» **Material provided**:
☆ ☆ ☆ ☆

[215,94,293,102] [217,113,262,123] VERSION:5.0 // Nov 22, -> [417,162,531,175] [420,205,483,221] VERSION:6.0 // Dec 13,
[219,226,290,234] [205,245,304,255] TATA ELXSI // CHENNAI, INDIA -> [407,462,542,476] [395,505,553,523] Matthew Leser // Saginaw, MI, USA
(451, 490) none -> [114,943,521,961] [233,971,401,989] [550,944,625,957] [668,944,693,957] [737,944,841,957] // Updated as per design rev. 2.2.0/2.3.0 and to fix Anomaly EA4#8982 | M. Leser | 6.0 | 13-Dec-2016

☆ ☆ ☆ ☆

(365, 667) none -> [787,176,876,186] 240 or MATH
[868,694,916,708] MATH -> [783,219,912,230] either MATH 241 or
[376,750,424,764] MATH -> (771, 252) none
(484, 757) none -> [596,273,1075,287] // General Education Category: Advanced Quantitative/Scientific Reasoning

☆ ☆ ☆ ☆

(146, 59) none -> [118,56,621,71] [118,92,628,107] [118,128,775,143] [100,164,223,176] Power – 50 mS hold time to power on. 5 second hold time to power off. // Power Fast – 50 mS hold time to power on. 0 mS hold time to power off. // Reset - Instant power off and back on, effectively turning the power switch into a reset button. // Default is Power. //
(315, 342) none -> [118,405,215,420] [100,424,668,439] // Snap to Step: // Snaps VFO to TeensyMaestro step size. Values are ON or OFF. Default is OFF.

☆ ☆ ☆ ☆

» **Exercise details**:
Using the data above, print exactly the lines from the line that contains "[215,94,293,102] [217,113,262,123] VERSION:5.0" through the line that contains "(451, 490) none", with both included.

» **Task response**:
[215,94,293,102] [217,113,262,123] VERSION:5.0 // Nov 22, -> [417,162,531,175] [420,205,483,221] VERSION:6.0 // Dec 13,
[219,226,290,234] [205,245,304,255] TATA ELXSI // CHENNAI, INDIA -> [407,462,542,476] [395,505,553,523] Matthew Leser // Saginaw, MI, USA
(451, 490) none -> [114,943,521,961] [233,971,401,989] [550,944,625,957] [668,944,693,957] [737,944,841,957] // Updated as per design rev. 2.2.0/2.3.0 and to fix Anomaly EA4#8982 | M. Leser | 6.0 | 13-Dec-2016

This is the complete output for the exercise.